This was a sleight of hand by Labour. The party should have campaigned on Māori wards for the country's councils during the last election.
Just after the landslide they declared their hand on what is a significant change that shouldn't be underestimated. They’re removing the ratepayers’ right to instigate a binding referendum if they can drum up the support of five percent of their fellow voters to get it up and running.
Attempts in the past have shown there’s no ratepayer appetite for Māori wards. Since the Helen Clark Government passed a law almost 20 years ago making provision for Māori wards, 24 councils have tried to put them in place.
But the veto power of the ratepayers took over and just three of the attempts have been successful.
Still, it’s made no impression on this Labour Government.
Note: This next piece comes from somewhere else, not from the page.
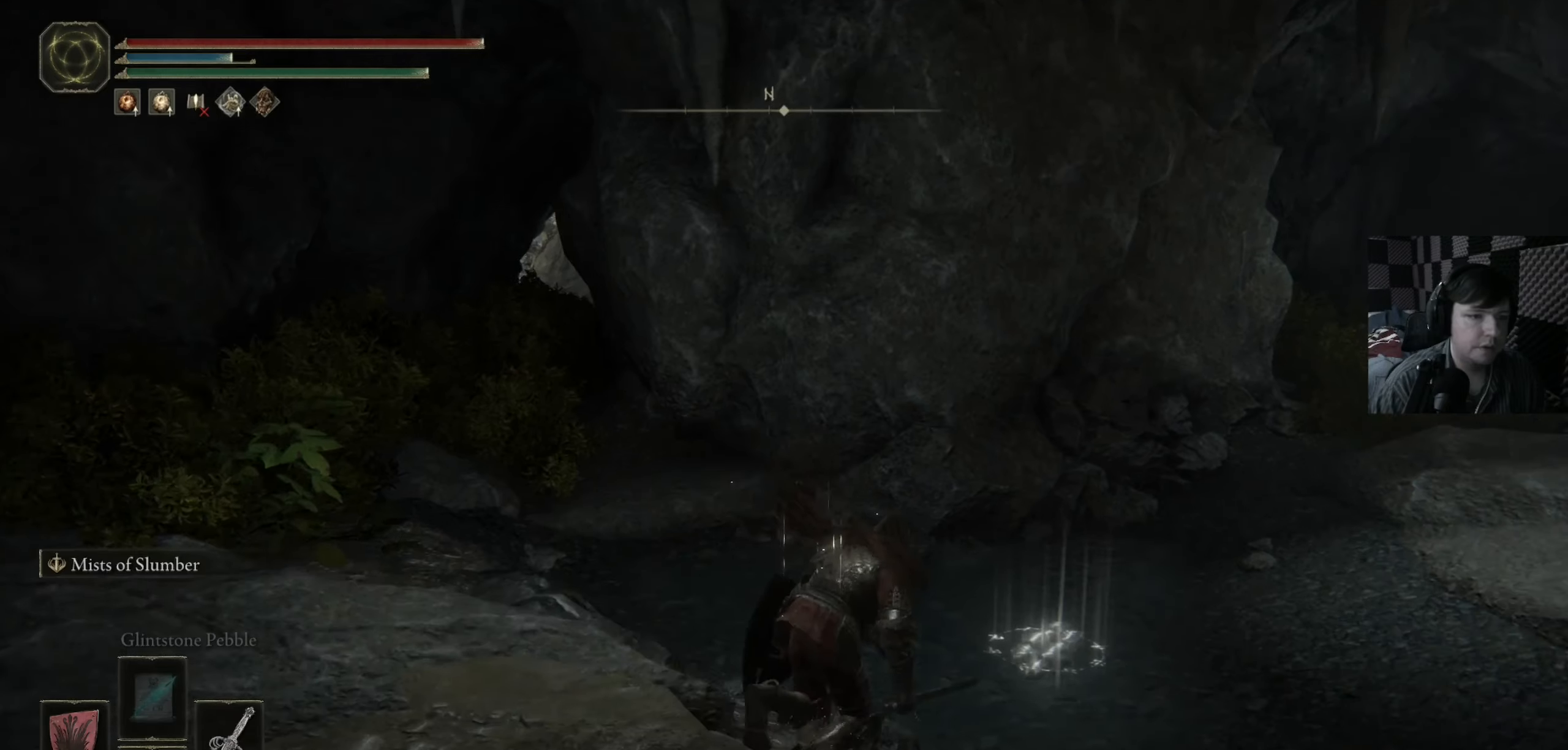
{"buttons": ["B"], "left_stick": "up-right", "right_stick": "center", "events": []}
The democratic rights of ratepayers are being denied, despite what they say.
As some sort of justification the Minister sponsoring the bill, Nanaia Mahuta, crowed in Parliament about how many councils had made submissions supporting the Government’s moves. Time and time again she told the urgent debate on removing the veto that 21 councils made submissions on the bill and all were in favour.
Hardly overwhelming support for the move considering the country at last count had 78 councils: 11 regional councils and 61 territorial authorities (50 district councils and 11 city councils).
Former Air New Zealand boss and now National MP Christopher Luxon, who’s got the local government job for his sins, must be reflecting on how good corporate life was compared to this.
Luxon made the point that regional councils can have binding referendums on virtually anything, like the colour of the town hall, whether you are going to build a library or where you are going to put a swimming pool.
He says a binding referendum can be applied to anything but not to a Maori ward under Labour’s changes.
Luxon reckons if it’s just about representation, it’s already being achieved.
You only have to look at the biggest Māori caucus Labour has ever had in Parliament and in local Government people are getting elected to councils, he says, not because of the colour of their skin, but because they’re fundamentally equal.
The point is if Māori are interested in serving on councils, although given the state of most of them you would have to wonder why, then they should put their hand up along with the rest of us.